THE VERDICT: Casper: Animated Activity Center is a mostly harmless collection of minigames that might amuse a kid for half an hour. The tile shuffler and Kibosh’s Magic Puzzle are absolute bores due to their simplicity and Stretch’s Memory Game can be a bit tougher than the rest despite that not coming with an increase in entertainment to match, but a few games have a bit of value. The goo hurling graveyard game is a little lively and Snivel’s Mix & Match might create a silly sight, but Fatso’s Kitchen feels like the only place with much thought put into it thanks to its broad range of clues that could require a moment of thought to overcome. It’s still a lean package where even its slightly serviceable games run dry quickly, but it’s not exactly demanding and often just dull when at its worst.

 

And so, I give Casper: Animated Activity Center for PC…

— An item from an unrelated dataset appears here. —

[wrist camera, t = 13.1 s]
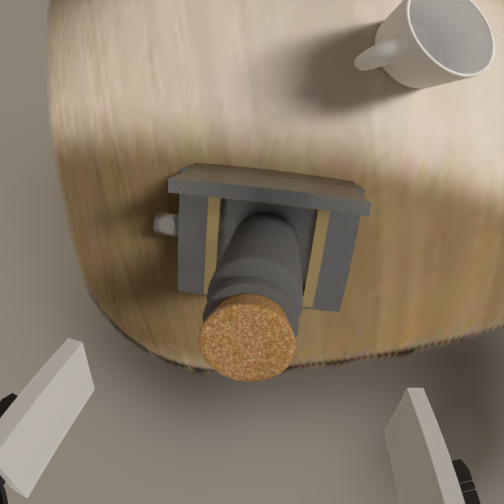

A BAD rating. While Kibosh’s Magic Puzzle being so basic and easy is fairly egregious, mostly this assemblage of minigames is a low effort but not totally flawed collection. Fatso’s Kitchen feels like it hits the mark on being clearly for kids but also slightly enriching, its design not feeling too educational but asking a young player to think a bit. The clock game on the other hand is a fairly basic adaptation of a game style that also can’t give you the satisfaction of proving your smarts by playing it at length thanks to its set end points. Stinkie’s goo throwing game doesn’t hurt to play but doesn’t have substance worth returning to, and Snivel’s ghost mixing is hard to be entertained by unless you’re a little kid where something weird looking still gets you to giggle. Throw in Casper’s actually fairly bad tile flipper and it’s not a good collection by any measure but you pick which games you want to play and their difficulty at least and some love was put into animating the ghosts. It probably won’t even take half an hour to see every minigame on every difficulty though and movie clips is hardly a motivator to return to the weakest games on offer, but you can only get so worked up over an activity center that doesn’t make much of an effort beyond the basics. It could at least do a better job pretending its educational or throw in some more games along the lines of Stinkie’s and Fatso’s so there might be something worth returning to, but instead, much like Casper: A Spirited Beginning, it came and went and is bound to be forgotten by all save those who have some nostalgia for it.

 

Casper: Animated Activity Center was developed by WayForward Technologies, something that may sound surprising if you mostly know them for better fare like the Shantae and River City Girls series, but their work often comprises of low effort licensed games meant to keep the lights on between such passion projects. I can’t resent them too much for taking the easy paycheck and it is likely the decent animations of the ghosts was a bit of their true talent slipping in, but it’s easy to believe they deliberately didn’t put much work or thought into the project since it is not like expectations for it were high. Activity center is also a term used to describe a small plastic table full of simple toys for an infant or toddler to mess with, games like this just being the digital step up once they can better do things like read and manage a mouse. Casper: Animated Activity Center was almost guaranteed to not have much to it, but at least it wasn’t much worse than a low effort but manageable group of minigames to briefly mess with.